Contributions will come in the form of refereed papers, invited and plenary presentations, case studies, round-table discussions, panels, workshops, and forums.

"As the globalized economy continues to grow, Africa will be a key player in international trade," said program chair Dr. Alphonso O. Ogbuehi, director of the international marketing program at Saint Joseph's. "With this conference we hope to address some of the important issues that will come to the fore regarding this untapped market of vast resources."

Speakers at the conference's plenary session, from 8 to 10 a.m. Wednesday, April 12, include Mattie Sharples, special envoy to emerging markets in the U.S. Department of Agriculture's Foreign Agricultural Service; Ishmael Yamson, the chairman and CEO of Unilever Ghana Limited, in Ghana; Pauline K. Tallen, the Nigerian Minister of State for Science and Technology; and Vinanchiarachi Jebamalai, of the United Nations Industrial Development Organization (UNIDO), in Vienna, Austria, speaking on "Leading Issues on the Path to Africa's Industrialization."

Conference tracks will take up business education, international trade, foreign investment in Africa, information systems and technology, business ethics, management practices, agribusiness, entrepreneurship, marketing practices, and urban and regional planning, among other topics.

Special sessions and panel discussions will address such issues as globalization and African business; environmentalism in economic growth; the role of technology in economic development; African regional trading blocs; trends in African business education; government policies and regulations; and patterns and parallels of economic development in Africa.

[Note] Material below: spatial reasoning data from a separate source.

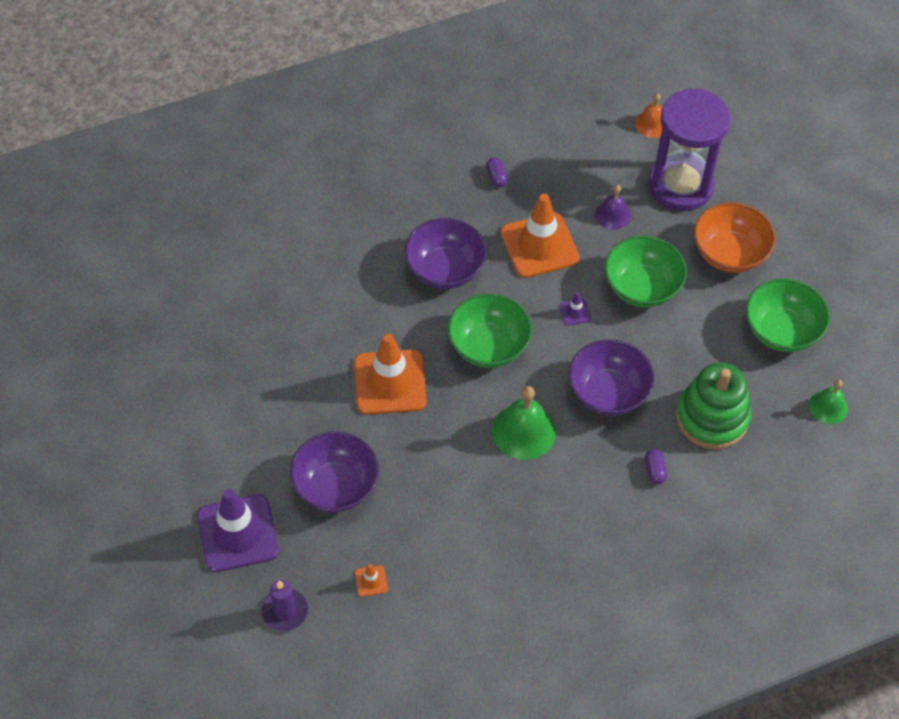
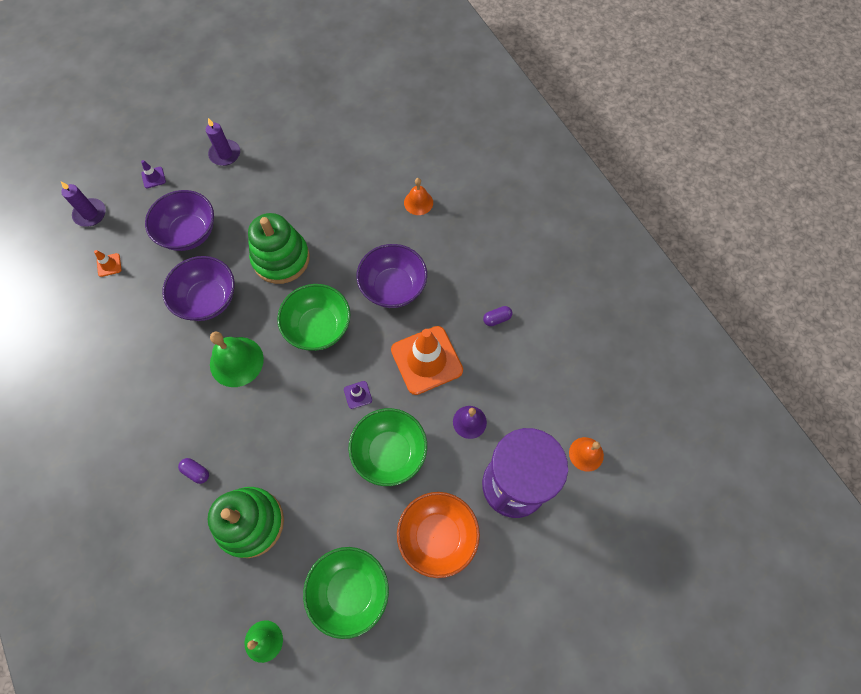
camera: 85 degrees right, 10 degrees up
(215, 445) = (225, 154): none -> purple candle
(237, 533) = (153, 177): purple traffic cone -> purple traffic cone, size x0.41
(331, 235) = (418, 202): none -> orange bell
(390, 382) = (281, 259): orange traffic cone -> green stacking toy
(608, 393) = (275, 428): purple bowl -> purple bowl (208, 299)
(654, 470) = (196, 472): purple capsule -> purple capsule turned 45 degrees clockwise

"With participants coming from 18 countries, representing more than 100 universities and such agencies as the World Bank and the United Nations, this conference is the start of a new effort toward the creation of a knowledge base on various aspects of business theory and practice in Africa," said Dr. Ogbuehi. "We believe that the sweeping political and economic reforms throughout the continent will pave the way for successful business investments as we enter the start of an area that can now be justifiably described as the African Century."